There’s only one ball in a basketball game.
It doesn’t work if everyone on a team needs the ball in their hands to contribute. An effective offense certainly needs scorers, but it also requires players who can distribute and are comfortable working off the ball.
Similarly, a work team can’t be made of group of clones. Even if they’re all great individual contributors.
As a fairly aggressive and motivated person myself, I was initially frustrated when I realized how many of the people around me didn’t seem to have the same passion I did. They just didn’t seem to have the same interest in growing into new areas and taking on challenges.
But as I’ve come to understand office dynamics a bit better, I’m beginning to think that this is an asset rather than a hinderance.
If everyone was like me, there would be a long list of problems.
Just to take one example, we have a guy who has been around forever and knows about every project we’ve ever done and the associated relationships.
There’s no way I could do that. This guy, and a whole host of other people, seem to be happy coming to work for years on end and doing almost the same thing every day.
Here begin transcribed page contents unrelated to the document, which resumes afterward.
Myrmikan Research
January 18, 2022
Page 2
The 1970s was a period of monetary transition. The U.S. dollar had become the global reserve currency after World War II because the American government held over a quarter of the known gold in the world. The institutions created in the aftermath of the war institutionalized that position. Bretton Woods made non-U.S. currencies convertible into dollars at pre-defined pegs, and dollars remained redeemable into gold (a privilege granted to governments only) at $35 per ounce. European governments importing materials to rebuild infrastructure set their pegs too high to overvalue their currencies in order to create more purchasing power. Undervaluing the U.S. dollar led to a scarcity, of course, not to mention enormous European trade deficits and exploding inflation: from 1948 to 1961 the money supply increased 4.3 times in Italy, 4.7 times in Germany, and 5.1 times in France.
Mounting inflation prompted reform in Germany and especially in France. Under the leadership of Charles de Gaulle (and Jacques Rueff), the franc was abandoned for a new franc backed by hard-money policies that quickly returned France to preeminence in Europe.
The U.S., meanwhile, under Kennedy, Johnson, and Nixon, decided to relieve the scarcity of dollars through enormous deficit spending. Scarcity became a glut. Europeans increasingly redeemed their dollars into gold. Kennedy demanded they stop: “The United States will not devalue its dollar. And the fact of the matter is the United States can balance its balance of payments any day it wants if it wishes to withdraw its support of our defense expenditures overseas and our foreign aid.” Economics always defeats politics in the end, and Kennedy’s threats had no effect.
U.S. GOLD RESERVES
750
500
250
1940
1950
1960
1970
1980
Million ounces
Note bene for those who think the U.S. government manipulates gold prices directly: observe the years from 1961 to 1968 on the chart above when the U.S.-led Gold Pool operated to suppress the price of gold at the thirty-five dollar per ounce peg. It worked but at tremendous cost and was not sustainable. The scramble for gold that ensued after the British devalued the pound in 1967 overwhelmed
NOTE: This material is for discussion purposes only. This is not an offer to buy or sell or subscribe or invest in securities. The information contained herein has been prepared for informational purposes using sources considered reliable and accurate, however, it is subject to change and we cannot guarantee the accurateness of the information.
They aren’t the “go-getters” that the company needs on the front line to drive future business, but they’re exactly the type of people who are needed to keep a tidy house on the back end.
And they do something I certainly couldn’t do. I would go crazy.
It seems like an office needs all of the key pieces. It needs the Type A personalities who always want more, but it also needs the people who are happy to find their role and do it well.